公共交通機関のトラブルに遭遇し続けた1日

  

電車とホームの間がこんなにあいている・・


 久しぶりの晴天に恵まれて、こんな日こそ溜まっていた用事を済ませよう・・と明るいなかばお花見気分で出かけました。気候も良くなって良い気分でバスに乗っていたら、久しぶりにいきなりRATP(パリ交通公団)の検札官の一団が乗ってきて、乗客のキセルチェックを始めました。

 私自身は、Navigo(定期券)のようなものを持っているので、それを検札官が持っているマシンにかざせば、OKなのですが、近くにいた若い男性が無賃乗車だったらしく、身分証明書の提示を求められ、「この場で払うなら、50ユーロ・・現金がなければ、クレジットカードでも払えます・・」などと言われていました。

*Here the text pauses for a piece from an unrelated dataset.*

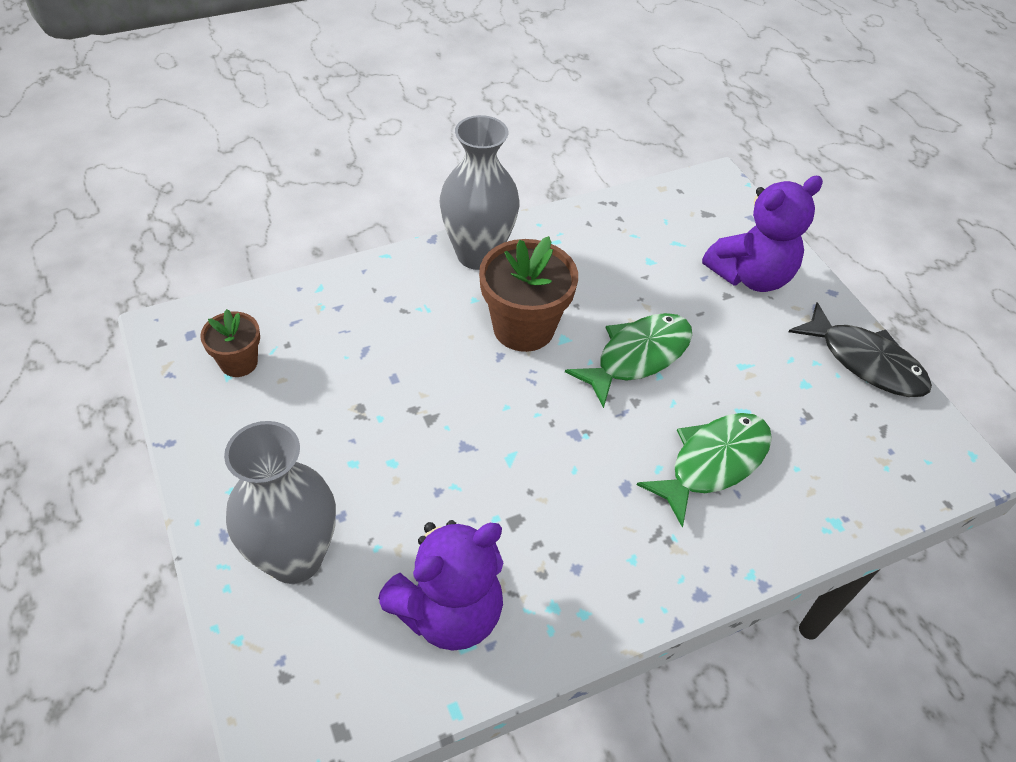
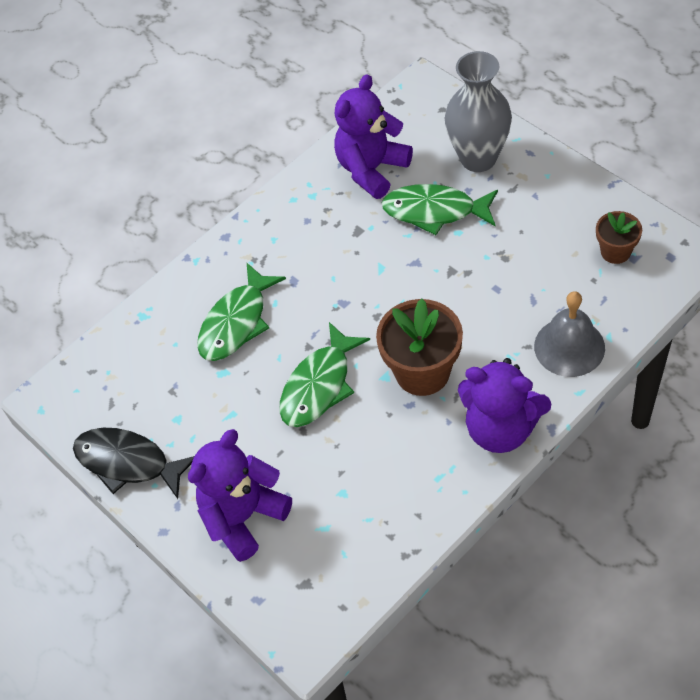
camera: 170 degrees right, 5 degrees up
grey vase [439,115,520,270] -> purple teddy bear [458,358,551,453]
none -> green fish [382,184,498,235]
none -> grey bell [534,291,605,377]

 この男性、身分証明書を探しているのか?ゴソゴソとスマホをいじりだして、なかなか手続きは済みません。その間に別の無賃乗車だったらしい若い男性がいきなりバスを降りて逃走・・それを追いかける検札官の一団のうちの一部の人。

 その間、延々とバスは停車状態で出発できず。しばらくして、ようやく・・生半可には、解決しないと判断したのか?RATPの一団と捕まった男性は、そこで下車してやっとバスが出発しました。渋滞だけでなく、バスはこんなことでも遅れるのです。

 現在は、パリ地区は学校のバカンス期間ということで、工事のためにいくつかの路線が閉鎖になっており、迂回しなければいけないことも手伝ってか、平日の昼間というのに、その他の路線は少々、いつもより混んでいる感じです。

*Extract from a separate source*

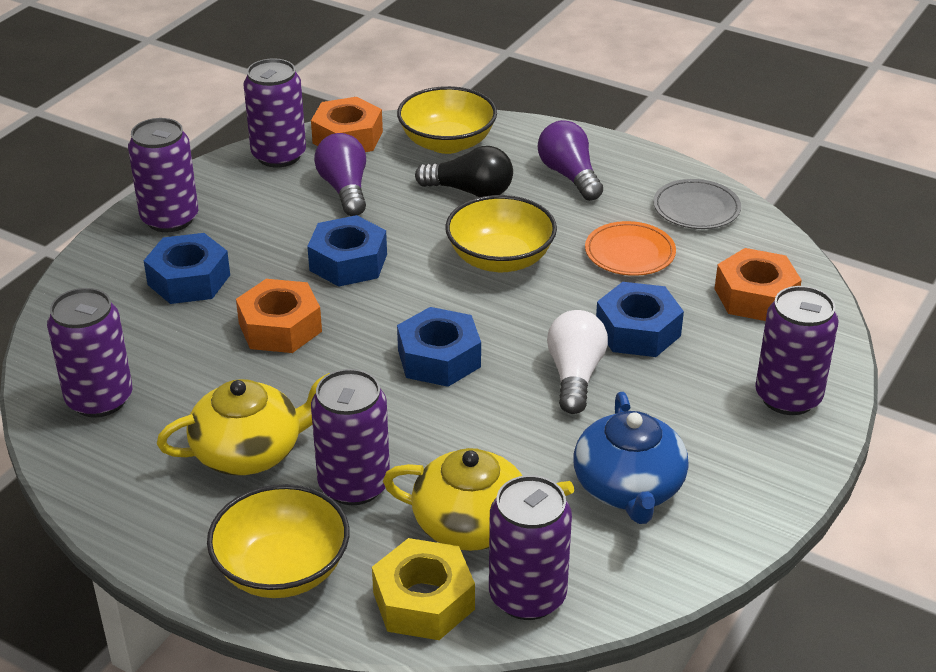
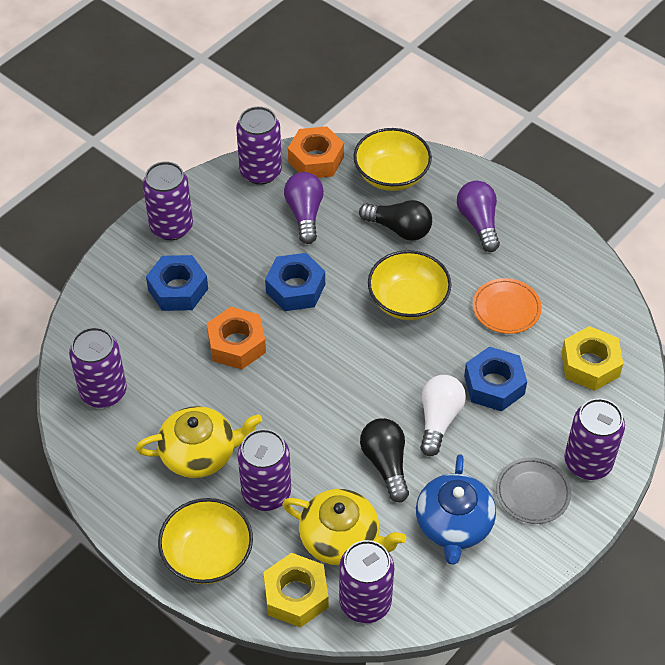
camera: 10 degrees right, 15 degrees up
blue nut [397,307,481,387] -> none
grey plate [653,179,741,229] -> grey plate moved to [496,457,571,524]
orange nut [715,248,802,321] -> yellow nut [561,326,623,391]
none -> black light bulb [360,418,409,502]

 この先、6月までは、まだまだパリのメトロ・・あちこちの路線で閉鎖が続くようです。

 そんな状態なので、パリ市内を動くのには、いつもなら、そこまで確認しないのですが、念のためにその路線が動いているかどうか?確認して動いています。

 そんなわけで、いつもはあまり乗らないRER C線を使おうとサイトでチェックすると、なんと、工事中でもないのに、「不通」と出ていてウンザリ・・この近くの他の駅は?何に乗ればよかったっけ??・・と考えながら歩いていると、不通なはずのC線の駅に人が下りていくのを見て、「えっ?もしかしたら、動いているの?」と一応、駅まで行ってみると、なんと電車は普通に動いていて、「なんだ・・動いてるじゃん!」とズッコケましたが、まあ、動いていないはずが動いているのだから、まあ良しとするか・・でも、サイトは必ずしもあてにならないことを確認。

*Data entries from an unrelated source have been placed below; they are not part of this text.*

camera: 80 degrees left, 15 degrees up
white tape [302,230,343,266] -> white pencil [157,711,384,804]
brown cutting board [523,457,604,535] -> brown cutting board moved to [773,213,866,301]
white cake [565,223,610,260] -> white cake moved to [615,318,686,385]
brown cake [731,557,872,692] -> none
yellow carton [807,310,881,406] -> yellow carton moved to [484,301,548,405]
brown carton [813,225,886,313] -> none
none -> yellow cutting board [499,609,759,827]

 ふだんはあまり乗らないC線ですが、駅で停車した際に、車両とホームの間が少し段差があるうえに、けっこう間があいていて危ないな・・と思いました。

 ひとつ用事を終え、別の場所に移動するのに、今度は別のメトロに・・。ところが、今度は、乗ったはいいものの、突然、ある駅でメトロはストップ。理由も何も説明はありませんが、それは、いつものこと・・。まあ、そこまで急いでもいないし、座れているから、そのまま本を読んで待っていようと思っていると、隣に座っていた結構、年配の女性が運転席の運転手に「いつまで待たせるの!」と激しく抗議を続けていました。若くなくても凄いパワーで運転手に食って掛かる様子を内心「すげ~~」と思いながら眺めていました。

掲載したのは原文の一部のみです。